MANILA, Philippines - President Benigno Aquino III's nationwide logging ban will remain throughout his term.

"He promised the logging ban in natural forests nationwide will stay during his term," said Department of Environment and Natural Resources (DENR) Secretary Ramon Paje.

Natural forests are areas mainly consisting of self-sustaining native species and where ecological dynamics hardly change unless human intervention occurs there.

Paje clarified the matter amid queries about the possibility of the Chief Executive's lifting the ban he imposed beginning this year through Executive Order No. 23.

"There's no chance for that under this administration," Paje said.

The ban aims to help promote growth of trees in Philippine natural forests so the country can regain as much of its forest cover as possible.

Such greening also targets achieving and sustaining long-term ecological balance and biodiversity enhancement.

River Basin Control Office Executive Director Vicente Tuddao Jr. said greening likewise helps increase deforested areas' capacity to absorb and store rain water.

"Such water merely flows on the surface of bare areas so flooding occurs," he said.

Experts also said greening deforested areas will help lessen emission of carbon dioxide, one of the greenhouse gases they identified as driving climate change.

Available data point to the urgency in fast-tracking greening activities nationwide.

Earlier, authorities reported the Philippines' forest cover already shrank from some 70 percent around 1900 to nearly 18.5 percent only in 1999.

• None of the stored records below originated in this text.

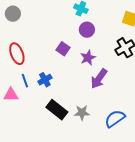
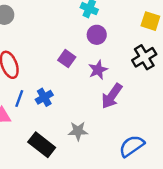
blue line: (25, 81) -> (19, 99), turned 40
black rectangle: (57, 110) -> (42, 145), moved
gray star: (82, 113) -> (78, 131), moved

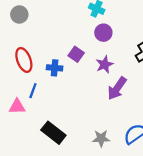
blue cross: (44, 97) -> (55, 68), moved, turned 35
gray star: (78, 131) -> (101, 138), moved

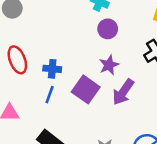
purple square: (76, 54) -> (86, 89), moved, size x1.5
blue line: (33, 91) -> (50, 95), moved

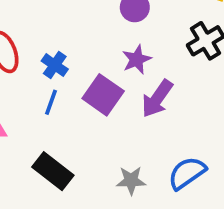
blue cross: (52, 69) -> (55, 65), turned 30

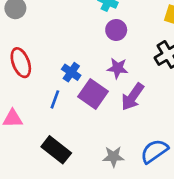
purple star: (137, 59) -> (118, 68), turned 30
blue cross: (55, 65) -> (71, 72), moved

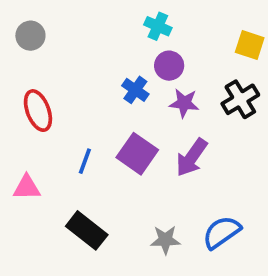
purple star: (118, 68) -> (184, 103), moved
blue cross: (71, 72) -> (135, 90), moved

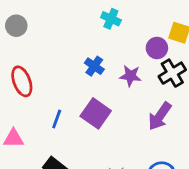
purple circle: (169, 66) -> (157, 48), moved
purple arrow: (192, 157) -> (160, 116), moved

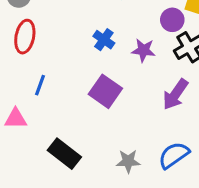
red ellipse: (22, 81) -> (25, 37), moved, turned 32
blue line: (57, 119) -> (40, 85), moved

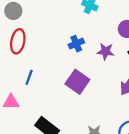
blue cross: (104, 40) -> (76, 44), turned 32

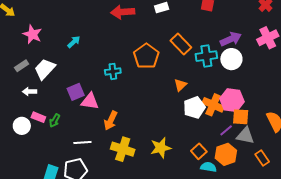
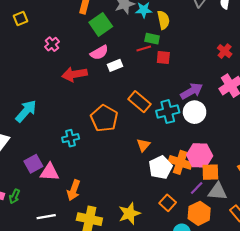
cyan arrow: (74, 42) -> (26, 111), size x1.6
orange square: (199, 151) -> (168, 203), moved

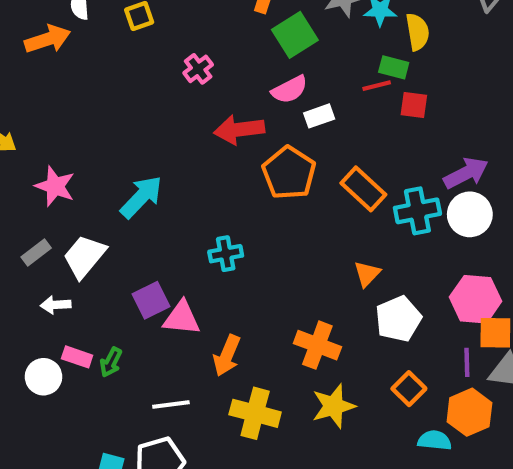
orange pentagon: (104, 118) -> (289, 173), moved
orange cross: (180, 162) -> (317, 345), moved
purple line: (197, 188) -> (467, 362), turned -48

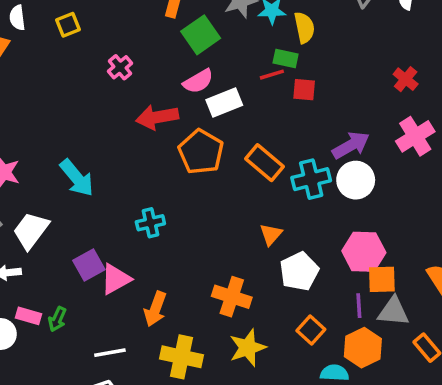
white rectangle: (319, 116) -> (224, 102), size x1.4
cyan arrow: (141, 197) -> (77, 178), turned 99
pink triangle: (182, 318) -> (116, 279), turned -32

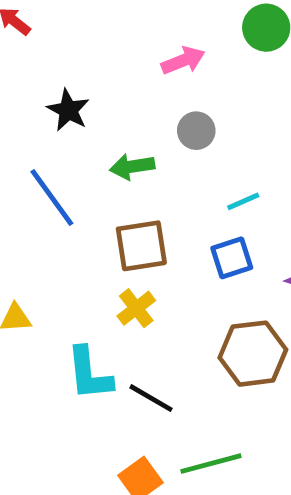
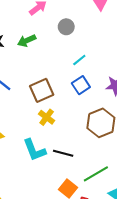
gray circle: (196, 131) -> (66, 27), moved
green arrow: (132, 167) -> (27, 41), moved

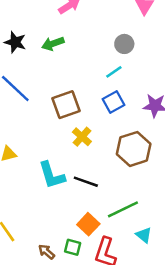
gray circle: (66, 27) -> (124, 44), moved
yellow cross: (47, 117) -> (82, 137), moved

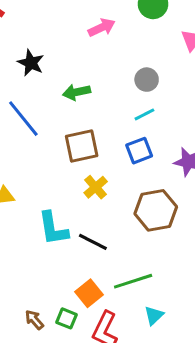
green arrow: (53, 44) -> (77, 92), moved
gray circle: (124, 44) -> (147, 80), moved
cyan triangle: (144, 235) -> (154, 315), turned 30

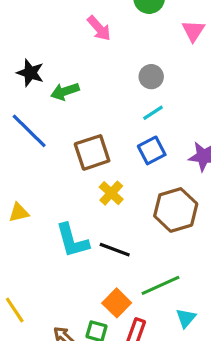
pink arrow: (102, 28) -> (99, 28), turned 80
green arrow: (77, 92) -> (65, 91), moved

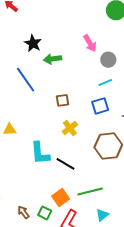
pink arrow: (99, 28) -> (90, 43), moved
brown square: (92, 152) -> (63, 100), size x0.6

DENR also reported about half of nearly 16 million hectares of forest land nationwide is already open, denuded and degraded.

The agency as well as the Department of Agriculture and Department of Agrarian Reform are joining forces in implementing the 2011-2016 National Greening Program (NGP) to help address deforestation, food security, environmental protection as well as climate change adaptation and mitigation.

Greening under NGP covers protection areas, where trees will be grown to provide forest cover, and production areas where species will be raised for commercial purposes.

"We'll harvest trees from production areas only then plant there again to replace what's taken," Paje said.

He noted such arrangement is viable since there are fast-growing tree species that thrive in the country and which can be harvested within a decade.

Trees in temperate countries generally take several decades to mature, he noted.